Your assignment: Please look for the string "AssociatedVirtualSwitch" below and report every line in which it occurs.

Records provided:
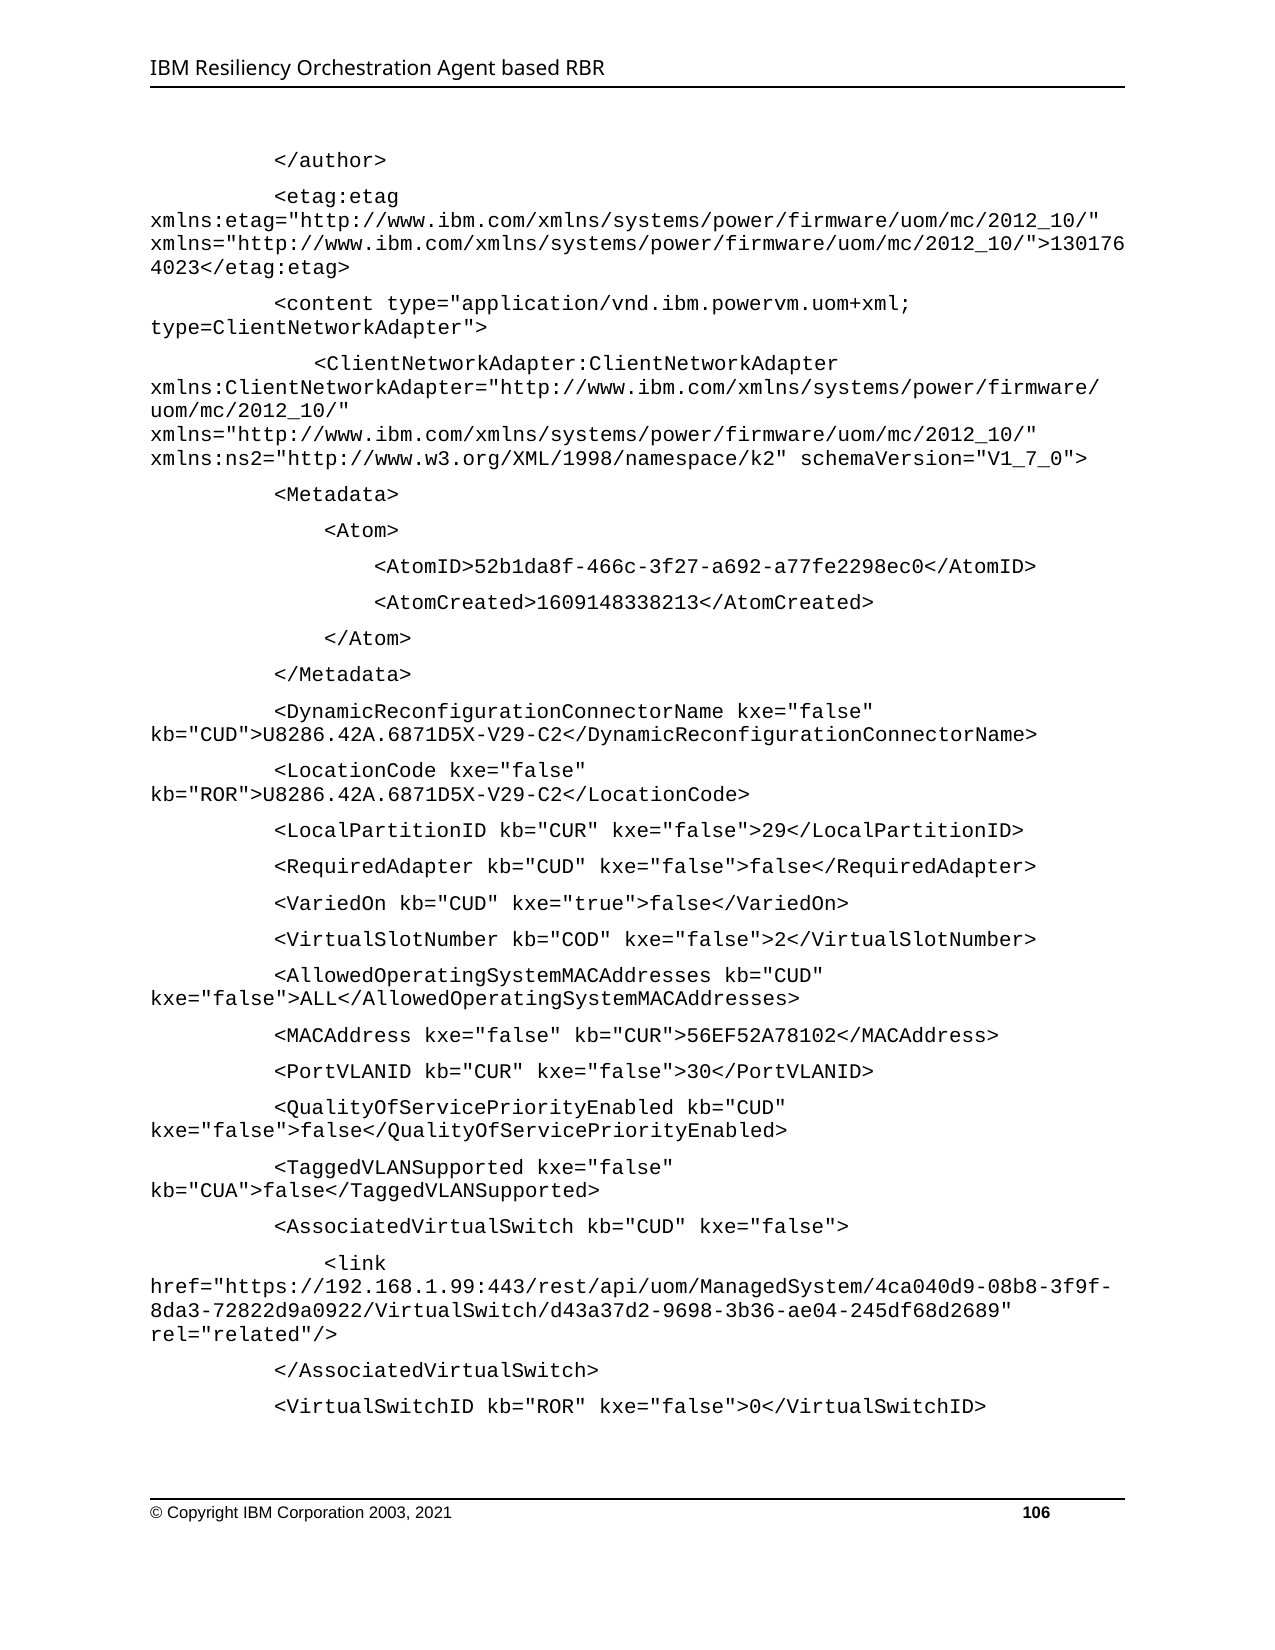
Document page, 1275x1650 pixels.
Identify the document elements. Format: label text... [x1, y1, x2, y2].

text </Atom> [150, 628, 1125, 652]
text <Atom> [150, 520, 1125, 543]
text <VariedOn kb="CUD" kxe="true">false</VariedOn> [150, 892, 1125, 916]
text <DynamicReconfigurationConnectorName kxe="false" kb="CUD">U8286.42A.6871D5X-V29-C2</DynamicReconfigurationConnectorName> [150, 701, 1125, 748]
text <LocationCode kxe="false" kb="ROR">U8286.42A.6871D5X-V29-C2</LocationCode> [150, 760, 1125, 808]
text <AtomID>52b1da8f-466c-3f27-a692-a77fe2298ec0</AtomID> [150, 556, 1125, 580]
text <VirtualSwitchID kb="ROR" kxe="false">0</VirtualSwitchID> [150, 1396, 1125, 1419]
text </author> [150, 150, 1125, 174]
text <AssociatedVirtualSwitch kb="CUD" kxe="false"> [150, 1216, 1125, 1240]
text <TaggedVLANSupported kxe="false" kb="CUA">false</TaggedVLANSupported> [150, 1157, 1125, 1204]
text <AtomCreated>1609148338213</AtomCreated> [150, 592, 1125, 616]
text <RequiredAdapter kb="CUD" kxe="false">false</RequiredAdapter> [150, 856, 1125, 880]
text <link href="https://192.168.1.99:443/rest/api/uom/ManagedSystem/4ca040d9-08b8-3f9f-8da3-72822d9a0922/VirtualSwitch/d43a37d2-9698-3b36-ae04-245df68d2689" rel="related"/> [150, 1253, 1125, 1347]
text <ClientNetworkAdapter:ClientNetworkAdapter xmlns:ClientNetworkAdapter="http://www.ibm.com/xmlns/systems/power/firmware/uom/mc/2012_10/" xmlns="http://www.ibm.com/xmlns/systems/power/firmware/uom/mc/2012_10/" xmlns:ns2="http://www.w3.org/XML/1998/namespace/k2" schemaVersion="V1_7_0"> [150, 353, 1125, 471]
text <VirtualSlotNumber kb="COD" kxe="false">2</VirtualSlotNumber> [150, 929, 1125, 952]
text <QualityOfServicePriorityEnabled kb="CUD" kxe="false">false</QualityOfServicePriorityEnabled> [150, 1097, 1125, 1144]
text <LocalPartitionID kb="CUR" kxe="false">29</LocalPartitionID> [150, 820, 1125, 844]
text <Metadata> [150, 484, 1125, 507]
text <content type="application/vnd.ibm.powervm.uom+xml; type=ClientNetworkAdapter"> [150, 293, 1125, 341]
text <AllowedOperatingSystemMACAddresses kb="CUD" kxe="false">ALL</AllowedOperatingSystemMACAddresses> [150, 965, 1125, 1012]
text </AssociatedVirtualSwitch> [150, 1360, 1125, 1383]
text <MACAddress kxe="false" kb="CUR">56EF52A78102</MACAddress> [150, 1024, 1125, 1048]
text <etag:etag xmlns:etag="http://www.ibm.com/xmlns/systems/power/firmware/uom/mc/2012_10/" xmlns="http://www.ibm.com/xmlns/systems/power/firmware/uom/mc/2012_10/">1301764023</etag:etag> [150, 186, 1125, 281]
text </Metadata> [150, 664, 1125, 688]
text <PortVLANID kb="CUR" kxe="false">30</PortVLANID> [150, 1061, 1125, 1084]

Result for this task:
text <AssociatedVirtualSwitch kb="CUD" kxe="false"> [150, 1216, 1125, 1240]
text </AssociatedVirtualSwitch> [150, 1360, 1125, 1383]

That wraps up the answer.